George Thomas

Cricket information
- Bowling: Right-arm fast

Domestic team information
- 1962-63 to 1969–70: Madras

Career statistics
| Competition | First-class |
| Matches | 13 |
| Runs scored | 44 |
| Batting average | 4.44 |
| 100s/50s | 0/0 |
| Top score | 22 |
| Balls bowled | 1314 |
| Wickets | 22 |
| Bowling average | 24.54 |
| 5 wickets in innings | 0 |
| 10 wickets in match | 0 |
| Best bowling | 4/30 |
| Catches/stumpings | 2/0 |
- Source: ESPNcricinfo, 7 October 2015

= George Thomas (Indian cricketer) =

Indian cricketer

George Thomas was an Indian cricketer who played first-class cricket for Madras from 1962 to 1969.

==Playing career==
George Thomas was a prominent schoolboy fast bowler who represented Madras Schools and South Zone Schools in the national Cooch Behar Trophy in 1957–58, 1958–59 and 1959–60.

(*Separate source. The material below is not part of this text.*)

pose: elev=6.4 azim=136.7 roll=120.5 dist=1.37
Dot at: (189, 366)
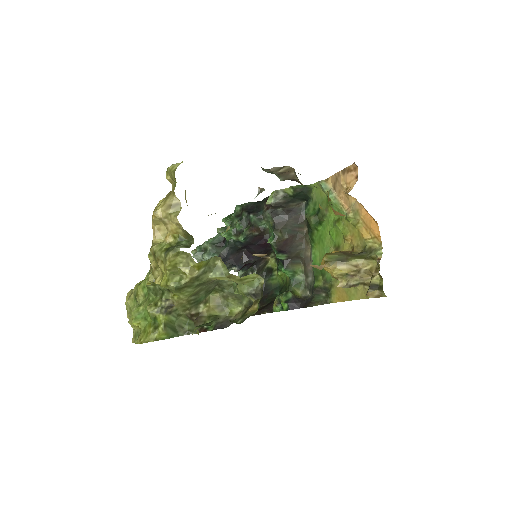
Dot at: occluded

Thomas made his first-class debut as a fast bowler and tail-end batsman for Madras in 1962–63 against Kerala in the Ranji Trophy. He took the wicket of the first opening batsman in each innings, and Madras won by an innings, but he was no-balled for throwing. He took one wicket in the next match, which was ruined by rain, and was then omitted. Thomas returned to the team in 1963–64 and opened the bowling in all three of Madras's matches, taking five wickets at an average of 33.80 in an attack based on spinners led by V. V. Kumar.

He played the first match in 1964–65, taking one wicket, and was left out of the team for the next two matches. He returned for the last match, against Andhra, and took 4 for 30 and 2 for 41 in an innings victory.

Thomas seldom played thereafter, but returned for the Gopalan Trophy match in 1968–69, making his highest score, 22, and taking 4 for 58, including the wickets of Anura Tennekoon (leg-before) and David Heyn (bowled). His last match came in 1969–70, when, for his last wicket, he bowled the Andhra opening batsman before a run had been scored in the match.

Thomas was one of the early players for the Jolly Rovers cricket club in Chennai, which began in 1966.